*** Opening TASK INPUTS ***

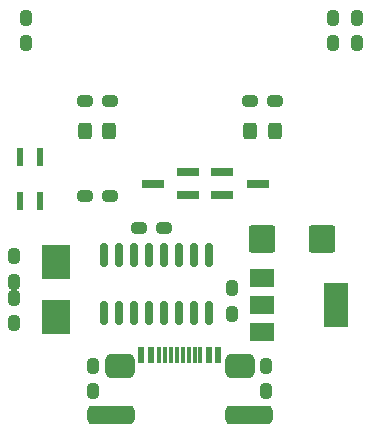
<source format=gbr>
%TF.GenerationSoftware,KiCad,Pcbnew,6.0.11+dfsg-1~bpo11+1*%
%TF.CreationDate,2023-07-14T01:26:02-04:00*%
%TF.ProjectId,ESP12,45535031-322e-46b6-9963-61645f706362,1.0.0*%
%TF.SameCoordinates,Original*%
%TF.FileFunction,Paste,Top*%
%TF.FilePolarity,Positive*%
%FSLAX46Y46*%
G04 Gerber Fmt 4.6, Leading zero omitted, Abs format (unit mm)*
G04 Created by KiCad (PCBNEW 6.0.11+dfsg-1~bpo11+1) date 2023-07-14 01:26:02*
%MOMM*%
%LPD*%
G01*
G04 APERTURE LIST*
G04 Aperture macros list*
%AMRoundRect*
0 Rectangle with rounded corners*
0 $1 Rounding radius*
0 $2 $3 $4 $5 $6 $7 $8 $9 X,Y pos of 4 corners*
0 Add a 4 corners polygon primitive as box body*
4,1,4,$2,$3,$4,$5,$6,$7,$8,$9,$2,$3,0*
0 Add four circle primitives for the rounded corners*
1,1,$1+$1,$2,$3*
1,1,$1+$1,$4,$5*
1,1,$1+$1,$6,$7*
1,1,$1+$1,$8,$9*
0 Add four rect primitives between the rounded corners*
20,1,$1+$1,$2,$3,$4,$5,0*
20,1,$1+$1,$4,$5,$6,$7,0*
20,1,$1+$1,$6,$7,$8,$9,0*
20,1,$1+$1,$8,$9,$2,$3,0*%
G04 Aperture macros list end*
%ADD10RoundRect,0.237500X-0.237500X0.400000X-0.237500X-0.400000X0.237500X-0.400000X0.237500X0.400000X0*%
%ADD11RoundRect,0.250000X0.875000X0.925000X-0.875000X0.925000X-0.875000X-0.925000X0.875000X-0.925000X0*%
%ADD12R,0.600000X1.450000*%
%ADD13R,0.300000X1.450000*%
%ADD14RoundRect,0.525000X-0.725000X-0.525000X0.725000X-0.525000X0.725000X0.525000X-0.725000X0.525000X0*%
%ADD15RoundRect,0.400000X-1.600000X-0.400000X1.600000X-0.400000X1.600000X0.400000X-1.600000X0.400000X0*%
%ADD16RoundRect,0.237500X0.237500X-0.400000X0.237500X0.400000X-0.237500X0.400000X-0.237500X-0.400000X0*%
%ADD17R,2.400000X3.000000*%
%ADD18R,1.900000X0.800000*%
%ADD19RoundRect,0.150000X-0.150000X0.825000X-0.150000X-0.825000X0.150000X-0.825000X0.150000X0.825000X0*%
%ADD20RoundRect,0.237500X0.400000X0.237500X-0.400000X0.237500X-0.400000X-0.237500X0.400000X-0.237500X0*%
%ADD21R,0.600000X1.600000*%
%ADD22RoundRect,0.237500X-0.400000X-0.237500X0.400000X-0.237500X0.400000X0.237500X-0.400000X0.237500X0*%
%ADD23RoundRect,0.250000X0.325000X0.450000X-0.325000X0.450000X-0.325000X-0.450000X0.325000X-0.450000X0*%
%ADD24RoundRect,0.250000X-0.325000X-0.450000X0.325000X-0.450000X0.325000X0.450000X-0.325000X0.450000X0*%
%ADD25R,2.000000X1.500000*%
%ADD26R,2.000000X3.800000*%
G04 APERTURE END LIST*
D10*
%TO.C,C2*%
X136000000Y-108154955D03*
X136000000Y-110279955D03*
%TD*%
D11*
%TO.C,C5*%
X162055545Y-106722019D03*
X156955545Y-106722019D03*
%TD*%
D12*
%TO.C,J1*%
X146750000Y-116502455D03*
X147550000Y-116502455D03*
D13*
X148750000Y-116502455D03*
X149750000Y-116502455D03*
X150250000Y-116502455D03*
X151250000Y-116502455D03*
D12*
X152450000Y-116502455D03*
X153250000Y-116502455D03*
X153250000Y-116502455D03*
X152450000Y-116502455D03*
D13*
X151750000Y-116502455D03*
X150750000Y-116502455D03*
X149250000Y-116502455D03*
X148250000Y-116502455D03*
D12*
X147550000Y-116502455D03*
X146750000Y-116502455D03*
D14*
X155096965Y-117429250D03*
D15*
X144153035Y-121597455D03*
X155846965Y-121597455D03*
D14*
X144903035Y-117429250D03*
%TD*%
D16*
%TO.C,R2*%
X137000000Y-90062500D03*
X137000000Y-87937500D03*
%TD*%
D17*
%TO.C,Y1*%
X139500000Y-113317455D03*
X139500000Y-108617455D03*
%TD*%
D18*
%TO.C,Q1*%
X150721453Y-102950000D03*
X150721453Y-101050000D03*
X147721453Y-102000000D03*
%TD*%
D16*
%TO.C,R3*%
X142680000Y-119569955D03*
X142680000Y-117444955D03*
%TD*%
%TO.C,R4*%
X157320000Y-119569955D03*
X157320000Y-117444955D03*
%TD*%
D10*
%TO.C,R7*%
X163000000Y-87937500D03*
X163000000Y-90062500D03*
%TD*%
D16*
%TO.C,C4*%
X154387518Y-112993433D03*
X154387518Y-110868433D03*
%TD*%
D19*
%TO.C,U1*%
X152450000Y-108012455D03*
X151180000Y-108012455D03*
X149910000Y-108012455D03*
X148640000Y-108012455D03*
X147370000Y-108012455D03*
X146100000Y-108012455D03*
X144830000Y-108012455D03*
X143560000Y-108012455D03*
X143560000Y-112962455D03*
X144830000Y-112962455D03*
X146100000Y-112962455D03*
X147370000Y-112962455D03*
X148640000Y-112962455D03*
X149910000Y-112962455D03*
X151180000Y-112962455D03*
X152450000Y-112962455D03*
%TD*%
D20*
%TO.C,R5*%
X158062500Y-95000000D03*
X155937500Y-95000000D03*
%TD*%
D21*
%TO.C,SW1*%
X138150000Y-99740491D03*
X138150000Y-103440491D03*
X136450000Y-99740491D03*
X136450000Y-103440491D03*
%TD*%
D18*
%TO.C,Q2*%
X153580000Y-101050000D03*
X153580000Y-102950000D03*
X156580000Y-102000000D03*
%TD*%
D22*
%TO.C,R6*%
X141937500Y-95000000D03*
X144062500Y-95000000D03*
%TD*%
D23*
%TO.C,D1*%
X158025000Y-97500000D03*
X155975000Y-97500000D03*
%TD*%
D16*
%TO.C,C1*%
X136000000Y-113779955D03*
X136000000Y-111654955D03*
%TD*%
D24*
%TO.C,D2*%
X141975000Y-97500000D03*
X144025000Y-97500000D03*
%TD*%
D25*
%TO.C,U2*%
X156955545Y-109973364D03*
X156955545Y-112273364D03*
D26*
X163255545Y-112273364D03*
D25*
X156955545Y-114573364D03*
%TD*%
D20*
%TO.C,C3*%
X148636090Y-105773720D03*
X146511090Y-105773720D03*
%TD*%
D16*
%TO.C,R8*%
X165000000Y-90062500D03*
X165000000Y-87937500D03*
%TD*%
D22*
%TO.C,R1*%
X141937500Y-103000000D03*
X144062500Y-103000000D03*
%TD*%
M02*

</source>
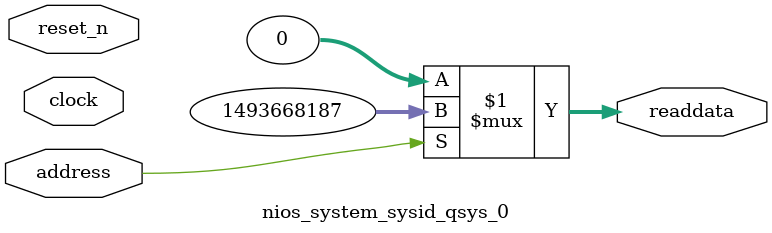
<source format=v>

`timescale 1ns / 1ps
// synthesis translate_on

// turn off superfluous verilog processor warnings 
// altera message_level Level1 
// altera message_off 10034 10035 10036 10037 10230 10240 10030 

module nios_system_sysid_qsys_0 (
               // inputs:
                address,
                clock,
                reset_n,

               // outputs:
                readdata
             )
;

  output  [ 31: 0] readdata;
  input            address;
  input            clock;
  input            reset_n;

  wire    [ 31: 0] readdata;
  //control_slave, which is an e_avalon_slave
  assign readdata = address ? 1493668187 : 0;

endmodule




</source>
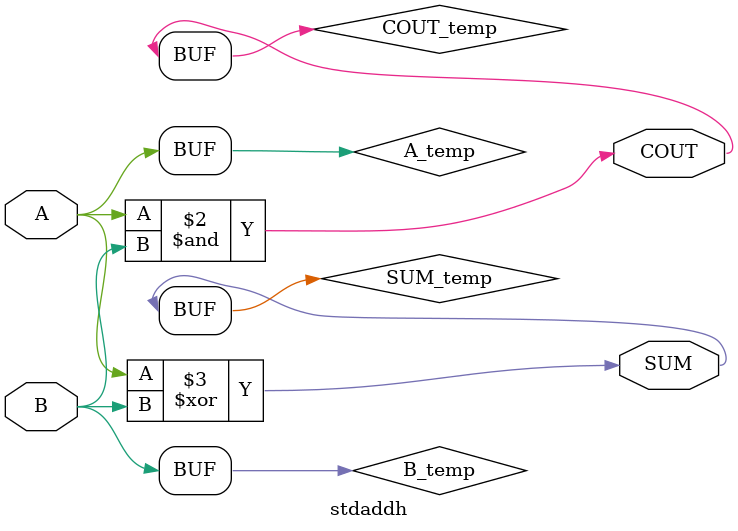
<source format=v>
module stdaddh(A,B,COUT,SUM);
  parameter
        d_A_r = 0,
        d_A_f = 0,
        d_B_r = 0,
        d_B_f = 0,
        d_COUT_r = 1,
        d_COUT_f = 1,
        d_SUM_r = 1,
        d_SUM_f = 1;
  input  A;
  input  B;
  output  COUT;
  output  SUM;
  wire  A_temp;
  wire  B_temp;
  reg  COUT_temp;
  reg  SUM_temp;
  assign #(d_A_r,d_A_f) A_temp = A;
  assign #(d_B_r,d_B_f) B_temp = B;
  assign #(d_COUT_r,d_COUT_f) COUT = COUT_temp;
  assign #(d_SUM_r,d_SUM_f) SUM = SUM_temp;
  always
    @(A_temp or B_temp)
      begin
      COUT_temp = (A_temp & B_temp);
      SUM_temp = (A_temp ^ B_temp);
      end
endmodule

</source>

*** Closing TASK INPUTS ***

→ TO DO
Work out how many lines of the material include "macros", then report only that count.

→ COMPLETED TASK
2